Удалиться было необходимо, и я на это решился…
И вот не успел я выйти на свои поиски, как вижу, передо мною вдруг стала какая-то старушка.
— Батюшка мой, — говорит, — не квартиру ли ищешь?
«Господи, словно благодетельная волшебница, — думаю, — узнала, в чем я затрудняюсь, и стремится помочь мне».
— Да, — говорю, — вы отгадали: я ищу квартиру.
— А у нас, голубчик, тут в доме для тебя как раз есть прекрасная комната.
И с этим словом добродушная старушка взяла меня за руку и подвела меня к обитой чистою зеленою клеенкой двери, на которой была медная дощечка, в тогдашнее время составлявшая еще в Москве довольно замечательную редкость.

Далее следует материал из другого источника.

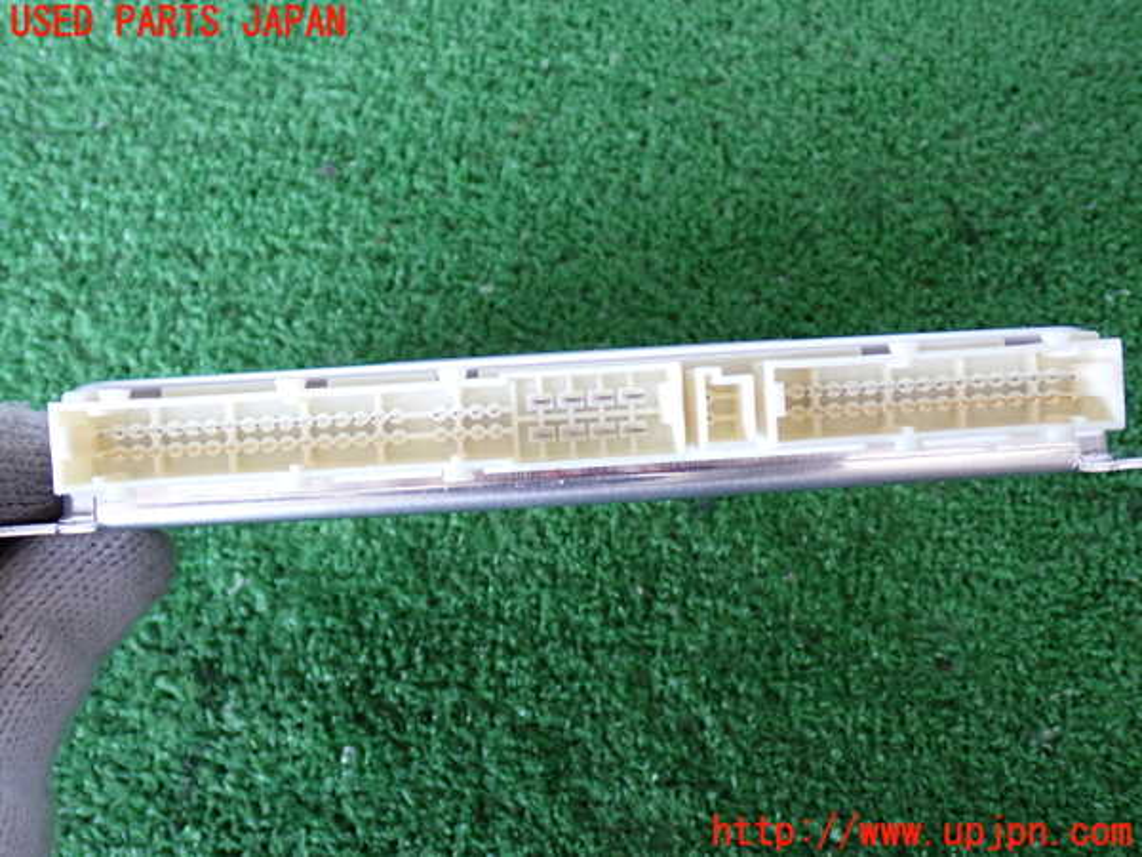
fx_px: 1254
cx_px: 571
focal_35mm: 38
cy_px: 428
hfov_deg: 49.0
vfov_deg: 37.7
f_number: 2.7
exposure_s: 1/40
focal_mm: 6.83
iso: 250
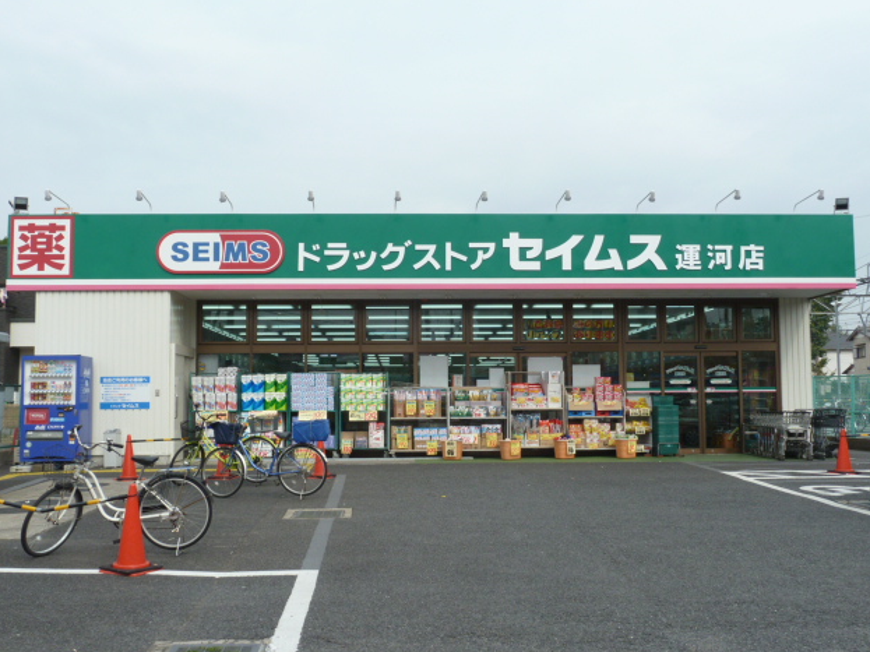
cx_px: 433
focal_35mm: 38
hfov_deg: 49.0
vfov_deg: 37.7
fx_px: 955
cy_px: 331
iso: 100
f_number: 4.5
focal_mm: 6.1
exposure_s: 1/500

На этой дощечке французскими литерами было написано: «Léonide Postelnikoff, Capitaine».
— Вот тут он, — говорит, — родной мой, Леонид-то Григорьевич. Он ей, Марье Григорьевне, хозяйке нашей, брат доводится. Ты звякни, он и отопрется.
И с этими словами старушка сама позвонила и добавила:
— Она теперь сама-то, Марья Григорьевна, потерямши мужа, в расстройстве, а он ее делами управляет; он и комнату сдает; с ним покалякай, и тебе здесь хорошо-прехорошо будет.
За стеной послышались шаги, щелкнула задвижка, и в дверях показался высокий человек, одетый в серый нанковый казакин. По усам, по полувоенному казакину и по всей манере в этом человеке нетрудно было узнать солдата.
— К барину они, Клим Степанович, — заговорила к нему моя старушка. — Квартиру у Марьи Григорьевны снять желают.
И, толкнув меня в спину, старушка зашлепала вниз по лестнице, а я очутился в небольшой светлой передней, в которой меня прежде всего поразила, необыкновенно изящная чистота и, так сказать, своеобразная женственность убранства. Так, в этой передней стоял мягкий диванчик, обитый светленьким ситцем; вешалки не было, но вместо нее громоздился высокий платяной шкаф, как бывает в небольших квартирах, где живут одинокие женщины. Возле шкафа, на столике, стоял поднос с графином свежей воды и двумя стаканами. На окне были два горшка гортензий и чистенькая проволочная клетка с громко трещавшею калужской канарейкой, а в углу — пяльцы.